La celebración, presidida por el obispo Jesús Rico García, arrancó con una procesión del Rosario y reunió a gran número de fieles de la unidad

La Unidad Pastoral del Inmaculado Corazón de María y San Pedro Bautista de Ávila celebró el pasado 13 de junio su consagración al Inmaculado Corazón de María, Madre de nuestro Dios y Salvador Jesucristo. El acto fue presidido por Mons. Jesús Rico García, obispo de Ávila, y contó también con la presencia del obispo de Salamanca y Ciudad Rodrigo, Monseñor José Luis Retana Gozalo (quien fue párroco en su día de San Pedro Bautista, y previamente coadjutor en el ICM).

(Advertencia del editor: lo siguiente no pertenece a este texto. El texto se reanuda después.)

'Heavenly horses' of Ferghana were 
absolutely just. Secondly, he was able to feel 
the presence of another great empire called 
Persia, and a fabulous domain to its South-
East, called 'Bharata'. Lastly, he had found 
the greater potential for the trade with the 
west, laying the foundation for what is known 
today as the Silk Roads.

Los actos comenzaron el día anterior, con una procesión muy participada en la que los fieles rezaron el Rosario desde la iglesia de San Pedro Bautista hasta la del Inmaculado Corazón de María. La imagen que presidió el recorrido fue la de Nuestra Señora de Fátima, cedida generosamente por la parroquia de Santo Tomás y portada por miembros de la Hermandad de Nuestra Señora de la Estrella, que tiene su sede canónica en esta unidad pastoral. Al terminar dicho recorrido, tuvo lugar en el ICM una vigilia de oración.
Ya el sábado se celebró al mediodía la eucaristía, en la que el obispo de Ávila realizó el acto formal de consagración al Corazón Inmaculado de la Bienaventurada Virgen María. A ella se adhirió, según recoge el acta firmada en presencia de numerosos testigos, «gran número de fieles, deseosos de contemplar los Misterios de Nuestro Señor desde el Corazón Bendito de su Santísima Madre». La consagración, promovida por el Consejo Pastoral de la Unidad y preparada con intensidad durante todo el curso, se realizó especialmente para suplicar la intercesión de la Madre de Dios por la paz del mundo, la conversión de los pecadores y la nueva evangelización.

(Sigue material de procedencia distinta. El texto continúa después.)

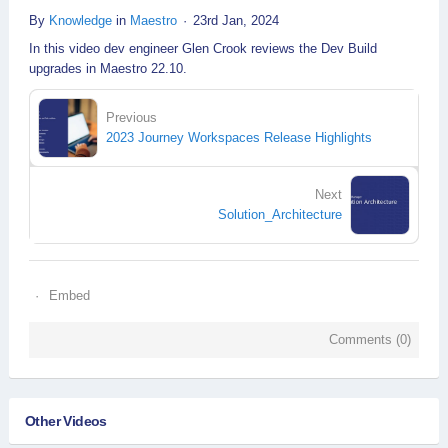
By
Knowledge
in
Maestro
23rd Jan, 2024
In this video dev engineer Glen Crook reviews the Dev Build
upgrades in Maestro 22.10.
Previous
2023 Journey Workspaces Release Highlights
Next
Solution_Architecture
Embed
Comments (
0
)
Other Videos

Una petición de Fátima renovada por varios pontífices
La consagración al Inmaculado Corazón de María es una petición recogida en las apariciones de Fátima y ha sido renovada a lo largo de la historia por varios papas: Pío XII, Pablo VI, San Juan Pablo II y, más recientemente, Francisco. Tal como explicó el párroco Jorge Zazo, «cuando uno hace una consagración, sea a Dios o a la Virgen María, lo que está haciendo es poner a las personas o a las instituciones a las que se refiera de una forma especial bajo su protección».
La decisión de llevar a cabo este acto ahora responde a dos ejes del mensaje de Fátima que han centrado el trabajo pastoral de la unidad durante el curso. «Necesitamos la paz. Estamos bastante inquietos por un mundo en guerra», afirmó Zazo, quien señaló también que el otro motor ha sido «la misericordia de Dios y la conversión de los pecadores». El párroco subrayó además que, aunque la comunidad lleva más de ocho años trabajando en la nueva evangelización con distintas iniciativas, «no bastan las iniciativas humanas, necesitamos la ayuda de Dios y especialmente de la Santísima Virgen María».
El acto quedó recogido en un acta solemne suscrita en presencia de numerosos testigos, entre ellos los dos obispos, los sacerdotes de la unidad y representantes del Consejo Pastoral, del Consejo de Economía y de la liturgia parroquial, dejando constancia de un compromiso comunitario e institucional que va más allá de la celebración puntual.